AUTHOR=Zhu Peng , Ren Qianqian , Zhang Ruizhi , Zhang Licai , Xia Xiangwen , Zheng Chuansheng , Ye Tianhe TITLE=Exploring the effects of calycosin on anthracycline-induced cardiotoxicity: a network pharmacology, molecular docking, and experimental study JOURNAL=Frontiers in Cardiovascular Medicine VOLUME=11 YEAR=2024 URL=https://www.frontiersin.org/journals/cardiovascular-medicine/articles/10.3389/fcvm.2024.1286620 DOI=10.3389/fcvm.2024.1286620 ISSN=2297-055X ABSTRACT=Background

Chemotherapy with anthracyclines can cause cardiotoxicity, possibly leading to stopping treatment in some cancer patients. In cardio-oncology research, preventing and minimizing anthracycline-induced cardiotoxicity (AIC) is a hot issue. For the treatment of AIC, calycosin (CA), an isoflavone component in astragali radix (AR), has become a research focus. However, the elaborate mechanisms of calycosin treating AIC remain to be unrevealed.

Aim of the study

To explore the effects of CA on AIC through multiple dimensions concerning network pharmacology, molecular docking, and experimental evaluations.

Methods

The study evaluated calycosin's potential targets and mechanisms for treating AIC using network pharmacology and molecular docking. The candidate genes/targets of CA and AIC were screened using the online-available database.

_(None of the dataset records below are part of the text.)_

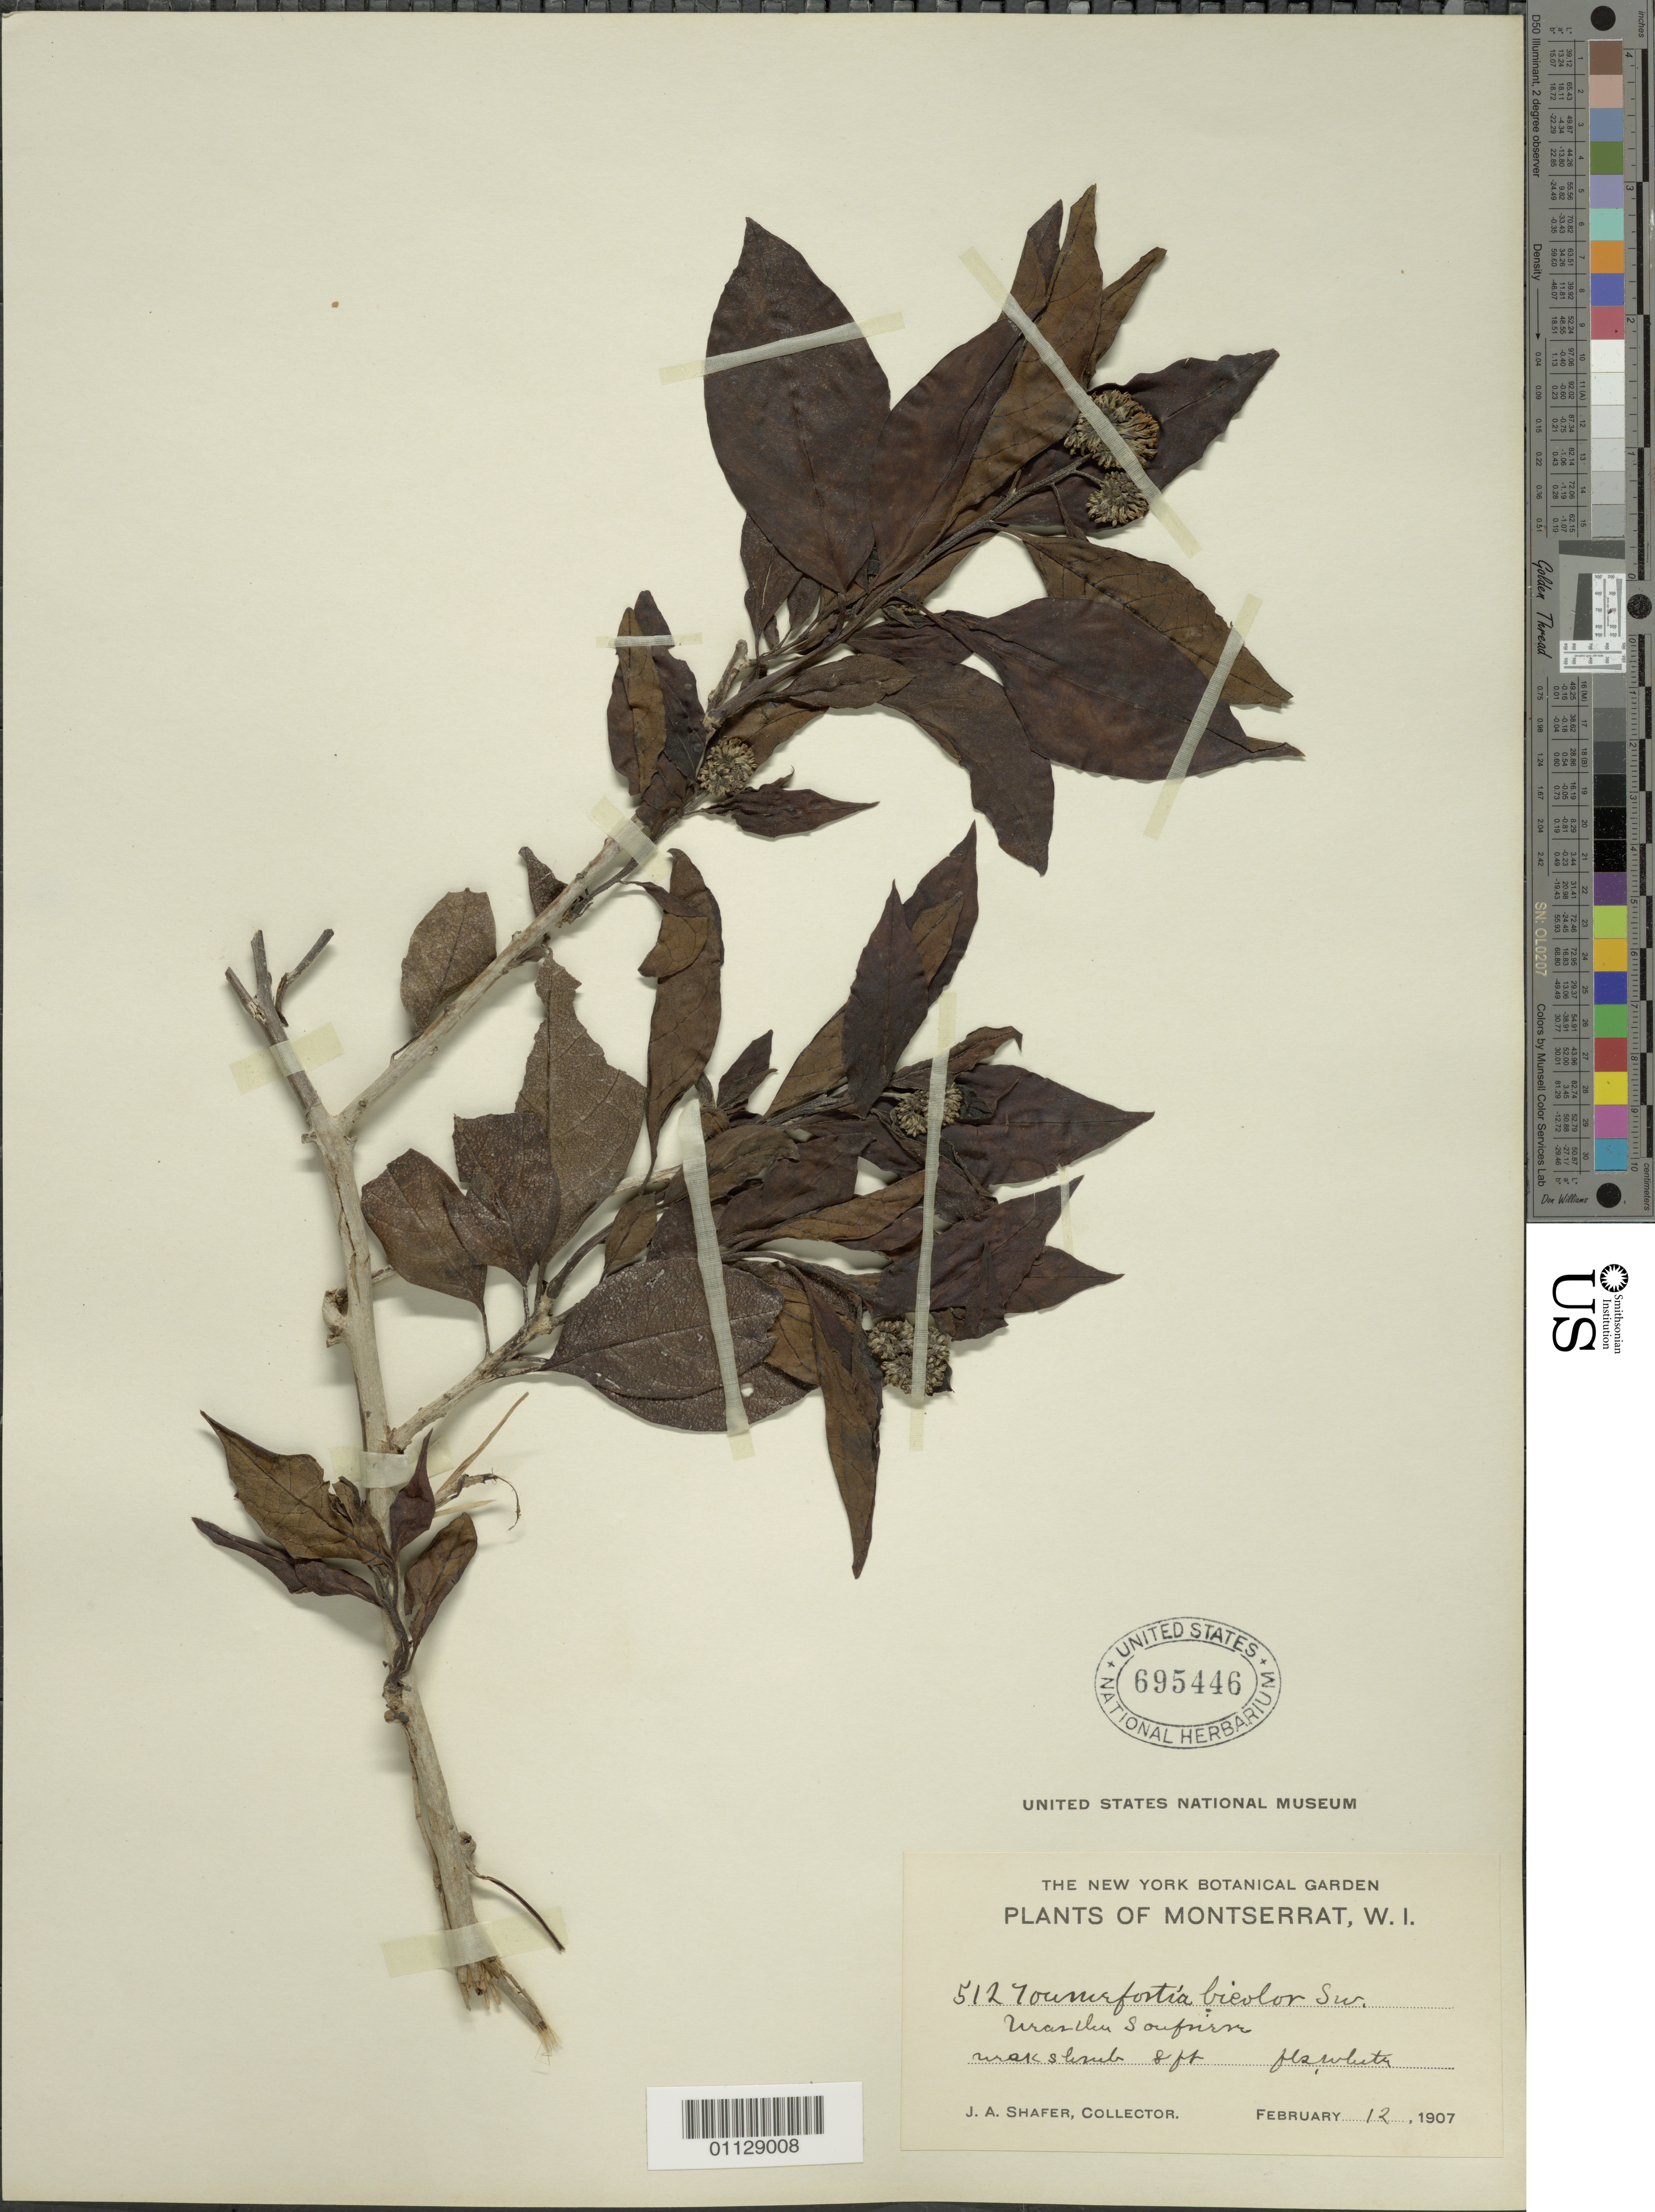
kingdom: Plantae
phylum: Tracheophyta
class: Magnoliopsida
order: Boraginales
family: Heliotropiaceae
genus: Tournefortia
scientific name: Tournefortia bicolor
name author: Sw.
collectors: J. A. Shafer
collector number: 512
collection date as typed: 12 Feb 1907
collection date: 1907-02-12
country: Montserrat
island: Montserrat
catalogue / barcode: US 695446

Protein-protein interactions (PPI) between the common targets were constructed using the STRING platform, and the results were then visualized using Cytoscape. Molecular docking was used to evaluate the strength of the binding force between CA and the common targets. The possible pharmacological mechanisms of CA were explained by pathway enrichment and GSEA. Subsequently, the candidate targets were identified in vitro experiments.

Results

Network pharmacology effectively discovered the CA's multitarget intervention in AIC, including TNF, ABCC1, TOP2A, ABCB1, and XDH. CA binds to the ATP-binding cassette subfamily B member 1(ABCB1) had the highest binding energy (−7.5 kcal/mol) according to the molecular docking analysis and was selected and visualized for subsequent analysis. In vitro experiments showed that ABCB1 exhibited significant time-curve changes under different doses of doxorubicin (DOX) compared with DMSO control experiments. The anti-AIC pharmacological mechanism of CA were revealed by highlighting the biological processes of oxidative stress (OR) and inflammation.

Conclusions

We employed a practicable bioinformatics method to connect network and molecular docking to determine the calycosin's therapeutic mechanism against AIC and identified some bioinformatics results in in vitro experiments. The results presented show that CA may represent an encouraging treatment for AIC.